For every caching algorithm you can design an adversarial workload that will perform poorly with the cache. Your choice of caching algorithm/strategy needs to match your predicted workload. As you're alluding there's also the question of which resource are you trying to optimize for, if you're trying to minimize processing time that might be a little different than optimizing for bandwidth.
If you have to refetch on a cache miss you're going to be doing both. But all optimizations are always playing with the trigraph of cpu time, memory, and IO (with the hidden fourth dimension of legibility), so I don't think you're saying anything that can't be assumed as given. Even among people who tend to pick incorrectly, or just lose track of when the situation has changed.
I understood the OP to have said something along the lines of if we have a fixed cost per object then we should bias towards smaller objects if we want to minimize that cost.

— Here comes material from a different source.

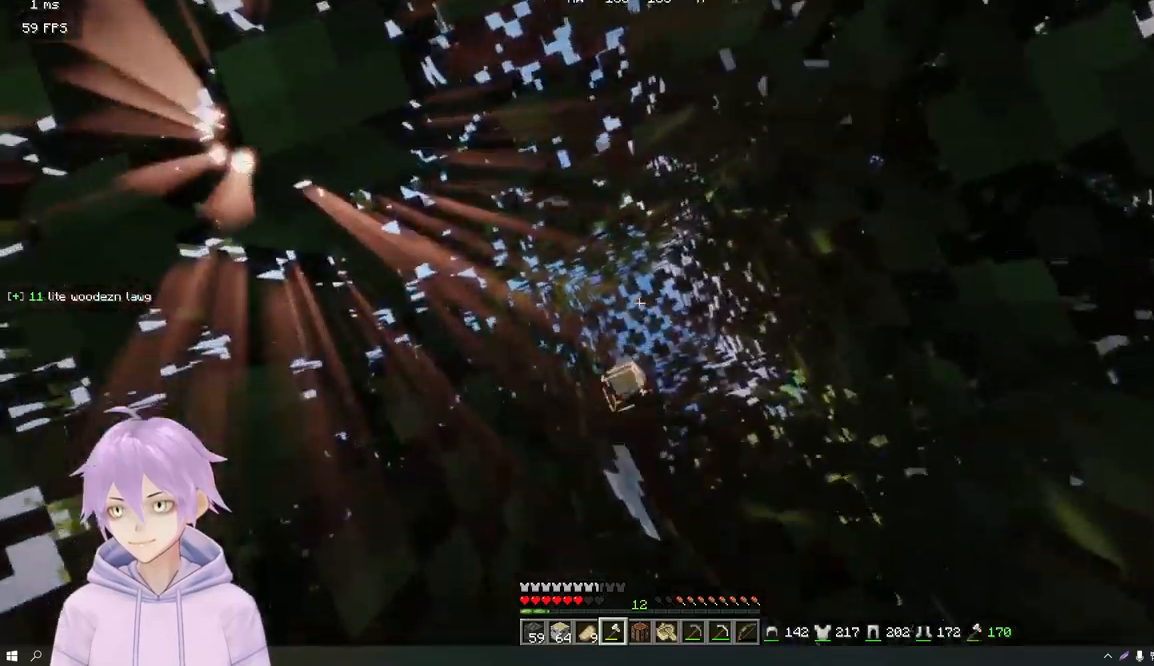
{"keys": [], "mouse": ["left"], "events": []}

And totally legibility and/or simplicity. I'll take something I can reason about and maintain over something more complicated just to eek out a tiny better hit ratio. That said, if you're caching at scale your 0.05% hit ratio can be a big deal.

As a matter of personal taste/opinion I also shy away from close loop systems. Feedback makes things complicated in non-intuitive ways. Caffeine seems neat in terms of using feedback to adjust the cache to the workload - as always test with your workloads and pick what is best for your situation.

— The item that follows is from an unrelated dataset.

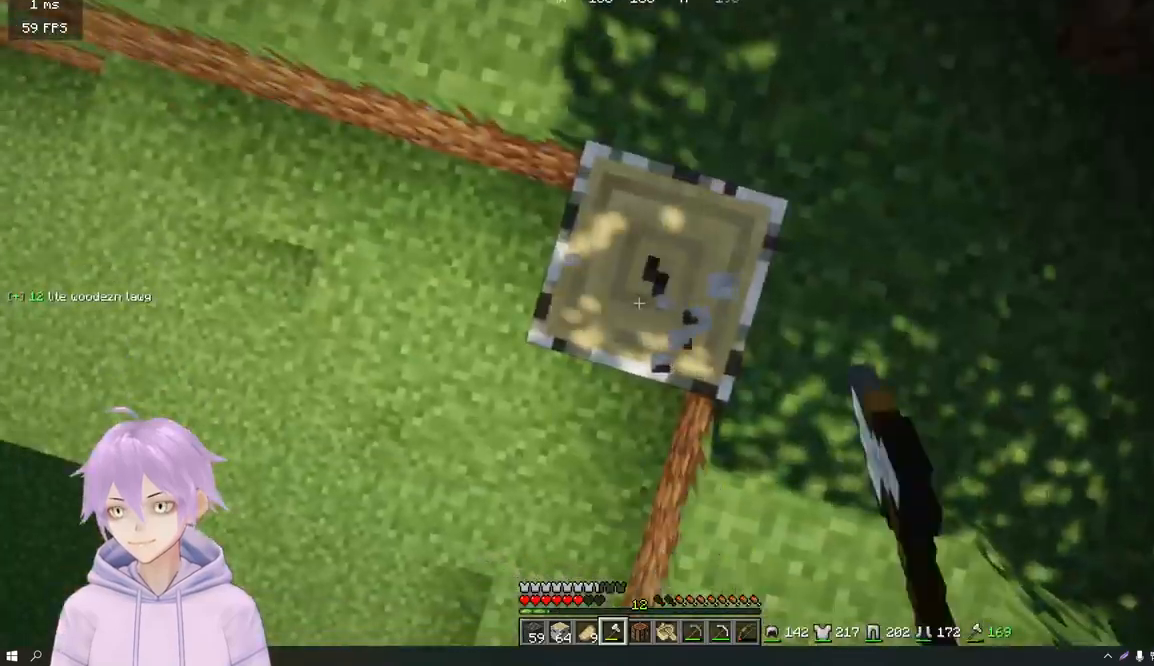
{"keys": [], "mouse": ["left"], "events": []}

The thing is that untangling the logic often reveals either new feature opportunities that would have been ugly to implement previously, or new optimization opportunities because the code is clearer, and possibly two things that seemed unrelated before are now obviously related.

If I can't figure out how to make code faster without cheesing it I'll just follow the campsite rule and hope for inspiration (the more you work with code the more you understand it, and I might as well clean while I'm here)

You might be interested in this thread [1] where I described an idea for how to incorporate the latency penalty into the eviction decision. A developer even hacked a prototype that showed promise. The problem is that there is not enough variety in the available trace data to be confident that a design isn't overly fit to a particular workload and doesn't generalize. As more data sets become available it will become possible to experiment with ideas and fix unexpected issues until a correct, simple, elegant design emerges.

[1] https://github.com/ben-manes/caffeine/discussions/1744

I'll check it out.

The thing is that the math changes when the system is saturated. The closer you get to tipping over, the more each new request costs. I feel like I can clearly recall times when I had to make a Sophie's Choice between p50 and p95 times because of issues of this sort.